After more than four years of court proceedings and connections to the Alaska Legislature, a highly publicized case finally came to a conclusion Friday.

Ty Alexander Charles Grussendorf, 24, was sentenced to five and a half years in prison for two charges of second-degree sexual abuse of a minor for sexual relationships with two underage girls.

Juneau Superior Court Judge Philip M. Pallenberg handed down the sentence in front of a packed courtroom Friday, and said the full sentence is 14 years, but eight and a half years are suspended. He’ll be on probation for 10 years after getting out, Pallenberg ruled.

Grussendorf pleaded guilty in October 2018 to the charges.

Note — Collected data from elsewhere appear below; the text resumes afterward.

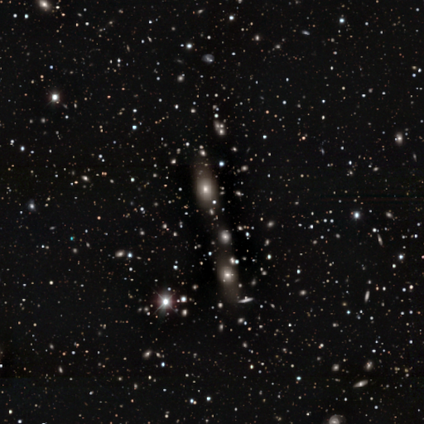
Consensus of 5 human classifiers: Smooth or featured? 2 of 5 (40%, tied with star or artifact) said featured or disk. Edge-on disk? 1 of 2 (50%, tied with no) said yes. Edge-on bulge? 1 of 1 (100%) said rounded. Merging? 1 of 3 (33%, tied with minor disturbance and major disturbance) said none.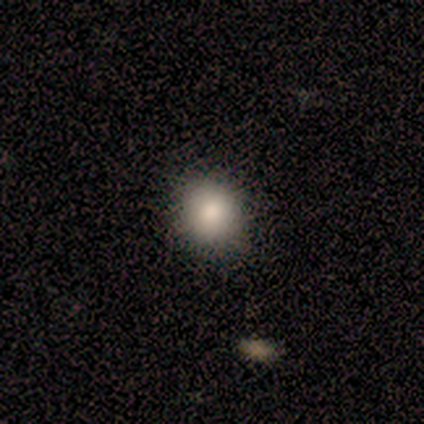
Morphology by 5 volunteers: smooth_or_featured: smooth (p=1.00)
how_rounded: round (p=1.00)
merging: none (p=0.80) [alt: minor disturbance p=0.20]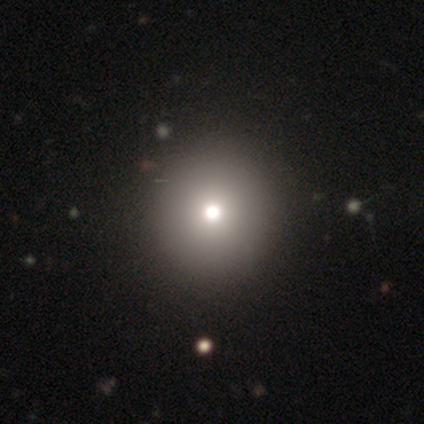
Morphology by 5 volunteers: smooth_or_featured: smooth (p=0.80) [alt: star or artifact p=0.20]
how_rounded: round (p=1.00)
merging: none (p=1.00)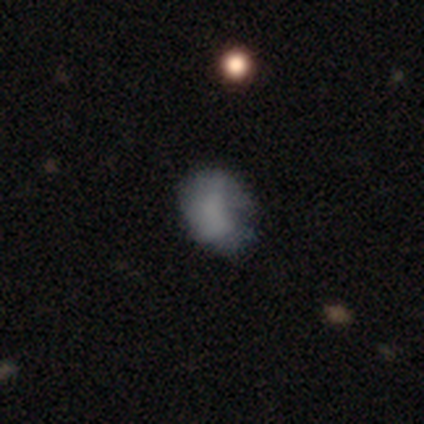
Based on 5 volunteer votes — This is clearly a smooth galaxy (80%). How rounded: possibly round (50%, tied with in between). Merging: likely none (60%).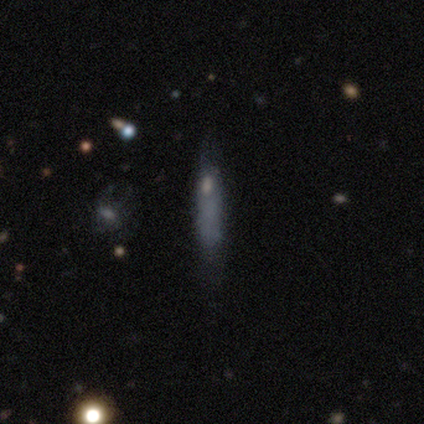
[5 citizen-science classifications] A smooth galaxy with no disk features (80%) that is cigar-shaped (100%). Merging: minor disturbance (40%, tied with major disturbance).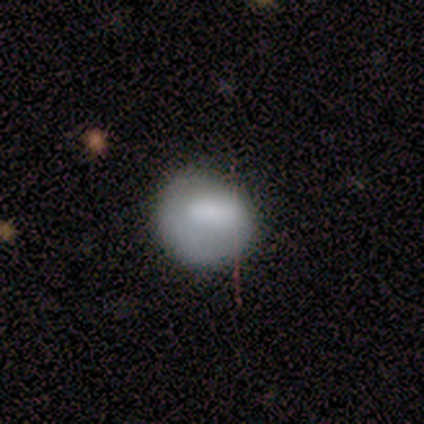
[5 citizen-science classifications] This appears to be a smooth galaxy with no disk features (80%) that is round (75%). Merging: none (80%).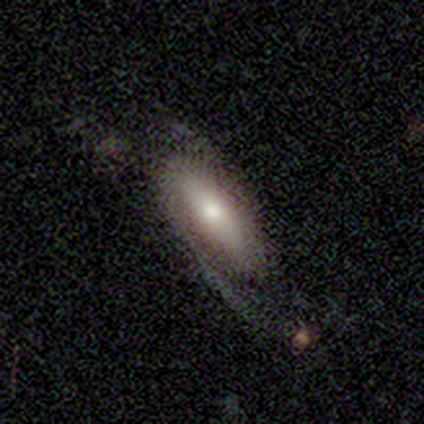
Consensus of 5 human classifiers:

The case gained statewide attention when Grussendorf’s father — who worked for a legislator — unsuccessfully lobbied the Alaska Legislature in 2016 to change the age at which a person can be charged with an underage sex offense.

The younger Grussendorf spoke for a few minutes Friday, accepting responsibility for his actions and specifically mentioned the two victims in the case in his comments.

“I had absolutely no right to take advantage of (the two girls),” Grussendorf said in court. “I understand that my actions were wrong and they were criminal.”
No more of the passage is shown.